Berbagai program dan fasilitas yang diberikan oleh pemerintah melalui Kemenperin diharapkan bisa meningkatkan mutu dan kualitas produk kosmetik dalam negeri, yang pada akhirnya dapat mendongkrak ekspor komoditas tersebut.
Kosmetik halal
Untuk bisa berhasil di pasar global, kosmetik Indonesia juga perlu memiliki ciri khas. Salah satu yang potensial untuk menjadi kekuatan Indonesia adalah industri kosmetik halal.

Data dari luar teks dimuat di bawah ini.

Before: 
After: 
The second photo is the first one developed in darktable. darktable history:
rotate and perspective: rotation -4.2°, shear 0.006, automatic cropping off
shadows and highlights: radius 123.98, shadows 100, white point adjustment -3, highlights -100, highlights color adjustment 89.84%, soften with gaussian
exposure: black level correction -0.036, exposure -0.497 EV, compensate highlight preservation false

Jika berbicara tentang produk halal, hal itu tentu tidak sebatas hanya berbicara tentang satu keyakinan agama tertentu saja, tetapi lebih dari itu. Produk halal bisa dimaknai sebagai produk yang bersih, melewati proses produksi yang baik, serta aman dan sehat.
Ketua Umum PPAK Indonesia Solihin Sofian pun sepakat bahwa tuntutan produk halal sudah menjadi tuntutan semua orang. Semua masyarakat sudah back to nature dan halal menjadi jawabannya. Jadi, ini adalah momentum yang tidak boleh ditinggalkan oleh pelaku industri kosmetik Indonesia.
Indonesia harus semakin lantang berbicara kepada dunia bahwa produk kosmetika halal ada di Indonesia. Dengan demikian, Indonesia bisa dikenal sebagai ikon kosmetika halal dunia. Hal itu tentu akan membuka pintu-pintu ekspor baru untuk produk kosmetik halal dalam negeri.
Di sisi lain, produsen kosmetik halal Tanah Air juga sudah harus mulai menargetkan pasar global. Para pelaku industri yang sudah memiliki produk kosmetik halal terkenal harus berani melebarkan sayap untuk mengambil ceruk pasar tersebut.
Jika semua upaya itu dilakukan secara berkesinambungan, bukan tidak mungkin suatu saat nanti nilai ekspor kosmetik akan melampaui nilai impor dan Indonesia menjadi kiblat produk kosmetik dunia.